Новой книге Татьяны Москвиной, наверное, могло бы подойти название романа Джеймса Джойса «Портрет художника в юности». Но Москвина – писатель своевольный и гордый, чуждый постмодернистским играм и сомнительным заимствованиям. «Жизнь советской девушки» – прежде всего ее автопортрет на неброском ленинградском фоне 60–80-х годов прошлого века, выписанный с той беспощадной тщательностью, которая выдает автора как последовательного приверженца русской реалистической школы, тонкого психолога и дотошного исследователя уходящей советской натуры.
Татьяна Москвина – известный театральный и кинокритик, сценарист, прозаик, финалист премии «НАЦИОНАЛЬНЫЙ БЕСТСЕЛЛЕР».В ее новом романе «Позор и чистота» сталкиваются юная фолк-певица Эгле, известный в восьмидесятых бард, актер-звезда сериалов и ушлая красотка из Парижа, готовая на всё ради счастья дочери… Зачем люди ищут известности, отвергая спокойствие и уют личной жизни?

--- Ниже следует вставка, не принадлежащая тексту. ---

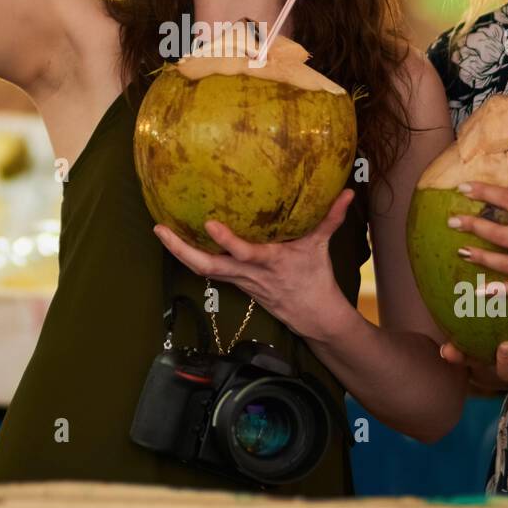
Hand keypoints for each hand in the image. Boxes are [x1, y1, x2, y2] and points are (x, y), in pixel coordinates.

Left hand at [152, 189, 356, 341]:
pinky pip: (207, 269)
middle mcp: (248, 273)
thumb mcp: (322, 246)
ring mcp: (238, 280)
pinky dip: (191, 256)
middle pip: (207, 266)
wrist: (312, 316)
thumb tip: (348, 191)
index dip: (228, 240)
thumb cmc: (315, 279)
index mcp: (270, 262)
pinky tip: (177, 240)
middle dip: (181, 250)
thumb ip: (331, 217)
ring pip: (202, 269)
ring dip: (179, 252)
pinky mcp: (234, 283)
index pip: (245, 253)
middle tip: (159, 229)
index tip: (211, 223)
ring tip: (160, 230)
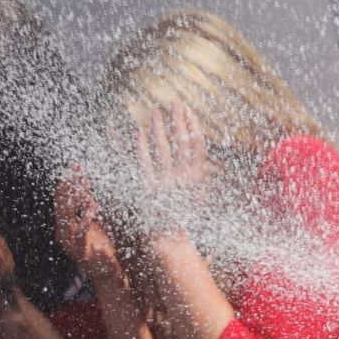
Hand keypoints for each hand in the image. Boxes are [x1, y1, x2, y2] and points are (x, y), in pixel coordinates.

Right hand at [54, 167, 123, 286]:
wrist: (108, 273)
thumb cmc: (102, 246)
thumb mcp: (94, 221)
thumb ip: (88, 205)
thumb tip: (85, 186)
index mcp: (65, 223)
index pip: (62, 198)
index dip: (68, 181)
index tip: (75, 166)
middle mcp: (63, 232)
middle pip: (61, 204)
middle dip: (69, 185)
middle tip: (75, 170)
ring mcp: (69, 242)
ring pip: (66, 217)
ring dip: (74, 200)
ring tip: (82, 186)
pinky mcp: (80, 251)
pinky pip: (81, 233)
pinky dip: (86, 219)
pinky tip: (94, 207)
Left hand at [135, 102, 207, 236]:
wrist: (168, 236)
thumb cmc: (182, 213)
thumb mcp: (197, 194)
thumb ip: (199, 174)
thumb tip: (200, 152)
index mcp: (197, 178)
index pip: (197, 146)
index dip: (193, 127)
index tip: (188, 111)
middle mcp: (183, 178)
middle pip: (181, 143)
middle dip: (178, 121)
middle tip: (174, 103)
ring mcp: (165, 183)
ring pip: (163, 150)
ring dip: (160, 129)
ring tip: (156, 111)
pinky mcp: (148, 188)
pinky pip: (144, 164)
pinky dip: (141, 147)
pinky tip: (139, 132)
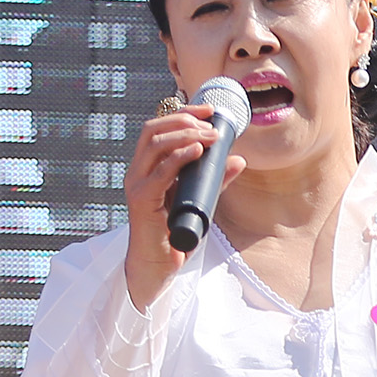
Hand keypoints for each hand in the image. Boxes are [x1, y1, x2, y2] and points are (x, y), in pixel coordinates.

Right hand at [121, 102, 246, 311]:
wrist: (158, 265)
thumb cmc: (176, 233)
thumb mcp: (201, 200)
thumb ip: (216, 180)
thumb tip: (239, 159)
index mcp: (148, 166)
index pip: (159, 128)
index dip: (183, 113)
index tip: (210, 110)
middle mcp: (138, 171)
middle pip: (153, 129)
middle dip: (184, 119)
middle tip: (212, 124)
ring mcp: (137, 184)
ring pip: (154, 144)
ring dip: (185, 135)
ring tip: (210, 136)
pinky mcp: (141, 200)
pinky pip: (159, 172)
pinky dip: (179, 157)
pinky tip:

Деньги или счастье – ради чего стоит терпеть страдания и позор? И где она – настоящая чистота?
В книге рассказывается история главного героя, который сталкивается с различными проблемами и препятствиями на протяжении всего своего путешествия. По пути он встречает множество второстепенных персонажей, которые играют важные роли в истории. Благодаря опыту главного героя книга исследует такие темы, как любовь, потеря, надежда и стойкость. По мере того, как главный герой преодолевает свои трудности, он усваивает ценные уроки жизни и растет как личность.
Татьяна Москвина – автор, хорошо известный российскому читателю. Писатель, публицист, драматург, блестящий эссеист – много литературных талантов счастливо сошлось в этом человеке. «Вред любви очевиден» – книга, в которой Москвина в полную силу демонстрирует все грани своей незаурядной одарённости.

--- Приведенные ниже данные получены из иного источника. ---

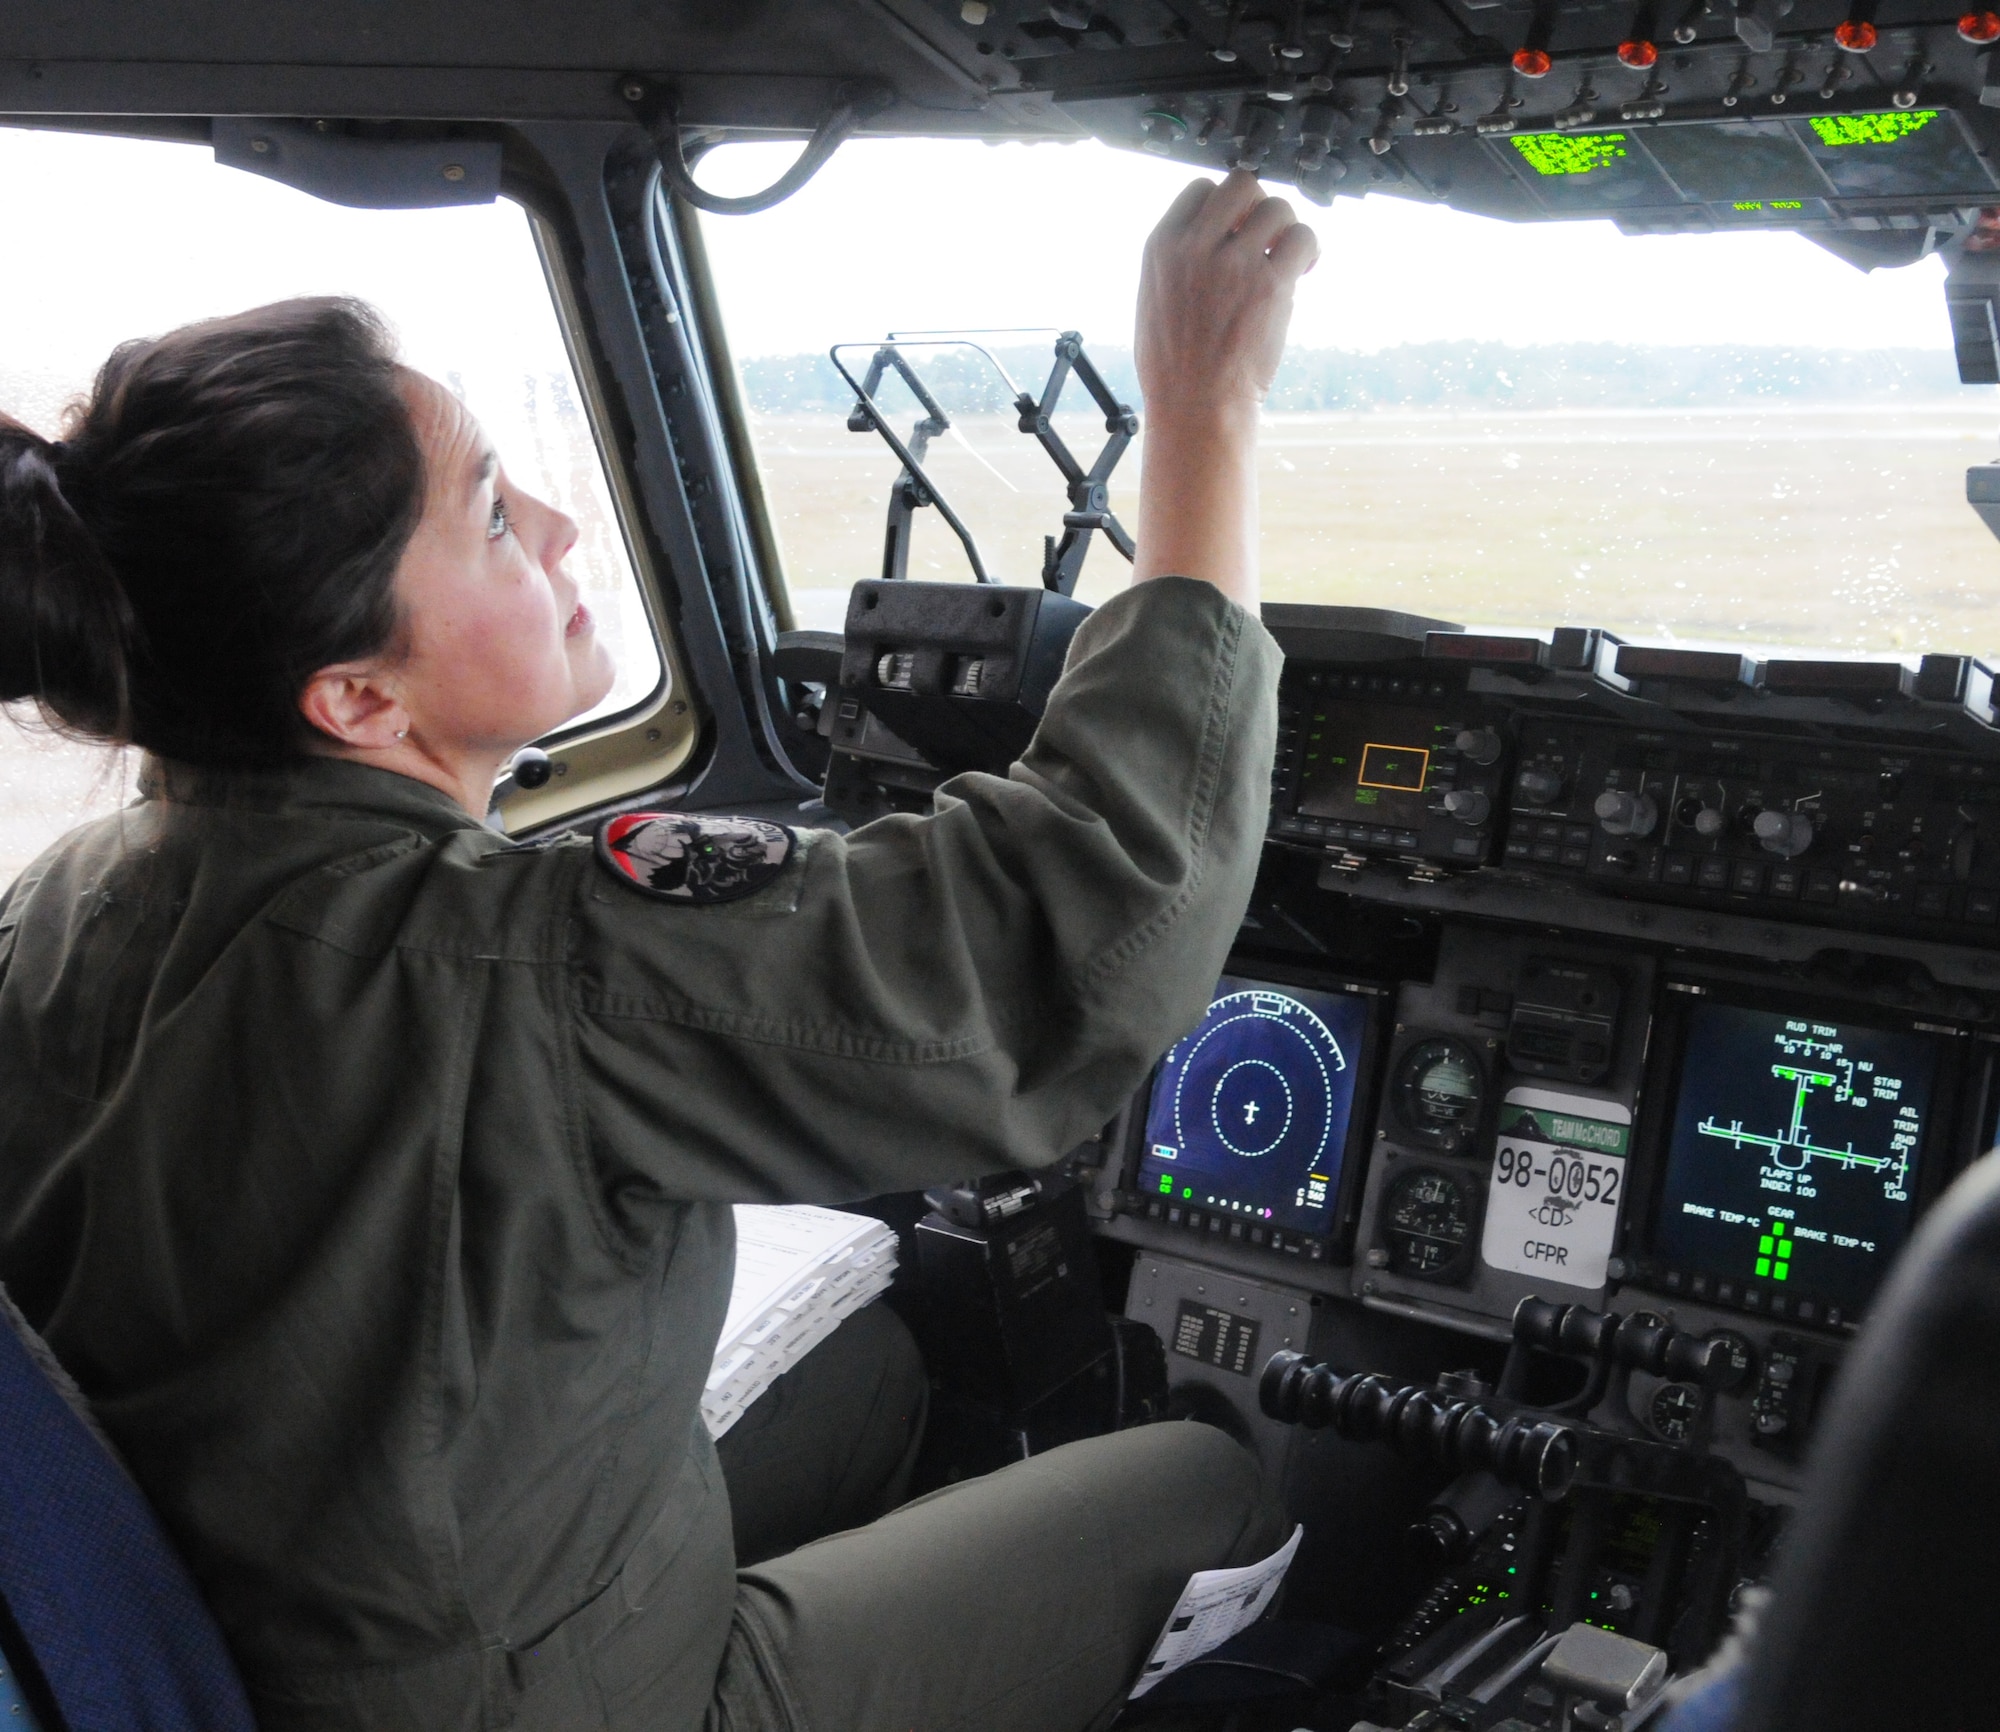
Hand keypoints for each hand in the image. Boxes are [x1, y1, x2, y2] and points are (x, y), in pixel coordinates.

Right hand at [1130, 173, 1318, 609]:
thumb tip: (1212, 238)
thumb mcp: (1154, 303)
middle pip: (1242, 184)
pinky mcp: (1270, 283)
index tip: (1236, 227)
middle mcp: (1196, 247)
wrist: (1195, 408)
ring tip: (1288, 260)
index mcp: (1162, 248)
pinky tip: (1303, 271)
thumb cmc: (1175, 369)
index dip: (1225, 205)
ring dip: (1288, 230)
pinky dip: (1309, 250)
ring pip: (1278, 208)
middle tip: (1266, 236)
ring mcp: (1234, 262)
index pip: (1201, 190)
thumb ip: (1180, 262)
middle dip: (1259, 205)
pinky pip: (1302, 238)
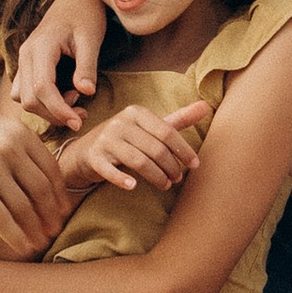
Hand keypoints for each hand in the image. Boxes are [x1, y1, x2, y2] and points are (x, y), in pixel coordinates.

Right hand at [0, 103, 71, 253]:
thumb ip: (19, 147)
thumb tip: (45, 175)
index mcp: (19, 132)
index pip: (51, 169)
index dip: (60, 194)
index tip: (64, 211)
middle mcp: (8, 147)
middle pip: (41, 189)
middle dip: (52, 215)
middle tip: (56, 231)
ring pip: (23, 206)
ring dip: (35, 229)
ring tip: (40, 242)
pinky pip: (1, 217)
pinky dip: (14, 235)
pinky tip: (21, 246)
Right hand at [9, 0, 108, 128]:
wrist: (75, 0)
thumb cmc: (85, 16)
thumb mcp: (91, 39)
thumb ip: (87, 66)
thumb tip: (86, 92)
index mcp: (41, 47)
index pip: (41, 88)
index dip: (58, 110)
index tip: (78, 121)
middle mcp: (26, 54)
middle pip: (29, 99)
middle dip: (54, 114)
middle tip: (81, 114)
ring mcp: (24, 60)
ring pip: (23, 98)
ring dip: (47, 109)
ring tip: (75, 101)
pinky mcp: (27, 65)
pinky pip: (25, 91)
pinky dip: (42, 101)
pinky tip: (64, 94)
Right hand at [57, 102, 209, 197]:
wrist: (86, 151)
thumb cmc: (126, 139)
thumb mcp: (151, 127)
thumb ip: (178, 119)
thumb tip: (206, 106)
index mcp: (137, 113)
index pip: (167, 131)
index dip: (183, 150)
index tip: (195, 165)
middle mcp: (121, 122)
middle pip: (155, 148)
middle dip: (171, 166)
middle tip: (177, 179)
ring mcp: (106, 139)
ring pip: (138, 160)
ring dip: (156, 176)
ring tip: (165, 185)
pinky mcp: (94, 156)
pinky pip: (109, 169)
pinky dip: (121, 179)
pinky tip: (133, 187)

«Ничего себе Россия!» – новая книга широко известного писателя, публициста, театрального и кинокритика Татьяны Москвиной. Здесь собраны статьи, рецензии и эссе, написанные Москвиной в период 2006–2007 годов и публиковавшиеся в газете «Аргументы недели» и журналах «Искусство кино», «Петербургский театральный журнал», «Собака.ru» и «Русская жизнь».
В новой книге известного слависта, профессора Евгения Костина из Вильнюса исследуются малоизученные стороны эстетики А. С. Пушкина, становление его исторических, философских взглядов, особенности религиозного сознания, своеобразие художественного хронотопа, смысл полемики с П. Я. Чаадаевым об историческом пути России, его место в развитии русской культуры и продолжающееся влияние на жизнь современного российского общества.

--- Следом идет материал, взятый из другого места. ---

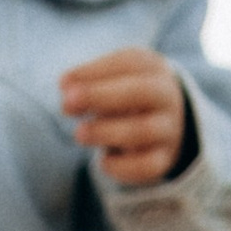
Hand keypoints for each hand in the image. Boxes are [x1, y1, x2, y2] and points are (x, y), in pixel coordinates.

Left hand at [59, 48, 194, 188]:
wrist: (166, 127)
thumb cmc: (127, 99)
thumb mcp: (111, 84)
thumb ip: (88, 84)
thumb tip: (65, 85)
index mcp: (152, 69)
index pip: (130, 63)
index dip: (95, 72)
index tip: (63, 84)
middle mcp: (165, 96)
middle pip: (141, 91)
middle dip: (101, 96)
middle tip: (67, 103)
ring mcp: (167, 129)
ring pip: (143, 130)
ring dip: (106, 132)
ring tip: (78, 133)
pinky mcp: (162, 160)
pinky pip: (146, 166)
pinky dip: (121, 167)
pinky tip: (102, 162)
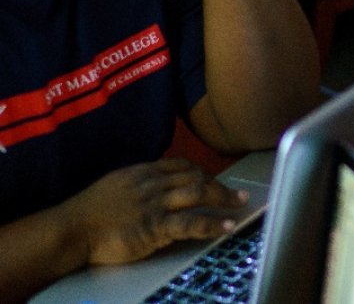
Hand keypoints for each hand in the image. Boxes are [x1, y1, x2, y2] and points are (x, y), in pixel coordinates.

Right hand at [63, 158, 248, 264]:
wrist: (71, 229)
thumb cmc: (87, 211)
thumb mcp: (115, 185)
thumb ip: (137, 183)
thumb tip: (154, 185)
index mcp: (143, 172)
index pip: (180, 165)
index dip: (201, 171)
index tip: (213, 179)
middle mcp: (153, 184)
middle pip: (196, 177)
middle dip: (219, 184)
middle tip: (237, 193)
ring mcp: (156, 204)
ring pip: (198, 193)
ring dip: (224, 197)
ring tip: (240, 203)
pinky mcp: (156, 226)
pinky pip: (191, 222)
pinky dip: (212, 224)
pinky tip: (226, 226)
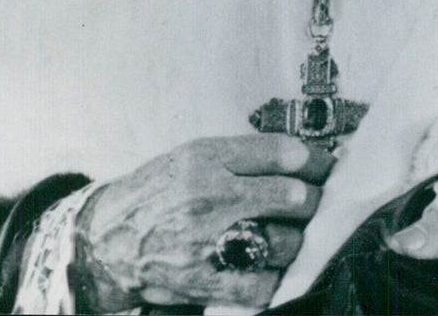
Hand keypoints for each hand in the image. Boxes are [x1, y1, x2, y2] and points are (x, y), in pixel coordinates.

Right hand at [73, 134, 334, 310]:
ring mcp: (207, 241)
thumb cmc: (160, 190)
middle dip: (313, 201)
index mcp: (209, 156)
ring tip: (292, 235)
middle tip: (315, 203)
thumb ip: (244, 155)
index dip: (317, 160)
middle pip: (293, 197)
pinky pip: (262, 284)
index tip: (328, 166)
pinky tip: (268, 266)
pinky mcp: (203, 280)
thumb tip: (301, 158)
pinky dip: (273, 278)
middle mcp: (210, 195)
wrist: (109, 237)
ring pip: (284, 242)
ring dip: (296, 241)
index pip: (283, 153)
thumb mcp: (194, 154)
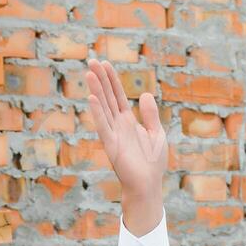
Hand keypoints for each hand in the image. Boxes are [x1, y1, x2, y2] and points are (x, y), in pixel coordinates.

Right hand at [83, 58, 166, 197]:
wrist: (147, 184)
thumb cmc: (152, 162)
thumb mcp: (156, 133)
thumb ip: (150, 114)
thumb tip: (144, 94)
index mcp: (128, 121)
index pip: (117, 95)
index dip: (112, 79)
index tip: (105, 63)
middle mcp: (118, 125)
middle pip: (107, 97)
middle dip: (100, 79)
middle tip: (91, 61)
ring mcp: (113, 134)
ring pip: (103, 108)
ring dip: (96, 91)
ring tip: (90, 73)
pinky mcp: (112, 145)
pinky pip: (103, 126)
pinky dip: (98, 113)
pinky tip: (93, 98)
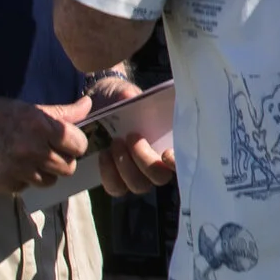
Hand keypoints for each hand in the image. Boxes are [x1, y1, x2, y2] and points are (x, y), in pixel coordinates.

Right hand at [0, 91, 91, 195]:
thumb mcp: (27, 108)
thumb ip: (61, 112)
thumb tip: (88, 105)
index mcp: (41, 126)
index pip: (78, 145)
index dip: (75, 144)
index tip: (67, 142)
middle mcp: (32, 149)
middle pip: (68, 167)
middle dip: (62, 161)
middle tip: (48, 152)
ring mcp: (17, 169)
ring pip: (49, 181)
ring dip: (44, 173)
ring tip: (28, 159)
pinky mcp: (3, 185)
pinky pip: (25, 187)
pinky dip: (22, 180)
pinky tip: (8, 166)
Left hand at [84, 74, 176, 198]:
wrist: (96, 104)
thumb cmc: (118, 98)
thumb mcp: (124, 91)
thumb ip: (129, 94)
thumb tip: (129, 98)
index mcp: (168, 140)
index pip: (183, 162)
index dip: (177, 163)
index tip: (166, 152)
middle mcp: (157, 163)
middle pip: (159, 177)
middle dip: (144, 159)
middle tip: (131, 136)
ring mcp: (138, 175)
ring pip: (138, 185)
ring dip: (125, 166)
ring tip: (115, 142)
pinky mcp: (117, 181)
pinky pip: (116, 188)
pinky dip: (108, 173)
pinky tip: (104, 154)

В статье анализируется одна из ключевых характеристик поэтики научной фантастики американской Новой волны — «приключения духа» в иллюзорном, неподлинном мире.
Диссертация американского слависта о комическом в дилогии про НИИЧАВО. Перевод с московского издания 1994 г.
Научное издание, созданное словенскими и российскими авторами, знакомит читателя с историей словенской литературы от зарождения письменности до начала XX в. Это первое в отечественной славистике издание, в котором литература Словении представлена как самостоятельный объект анализа. В книге показан путь развития словенской литературы с учетом ее типологических связей с западноевропейскими и славянскими литературами и культурами, представлены важнейшие этапы литературной эволюции: периоды Реформации, Барокко, Нового времени, раскрыты особенности проявления на словенской почве романтизма, реализма, модерна, натурализма, показана динамика синхронизации словенской литературы с общеевропейским литературным движением.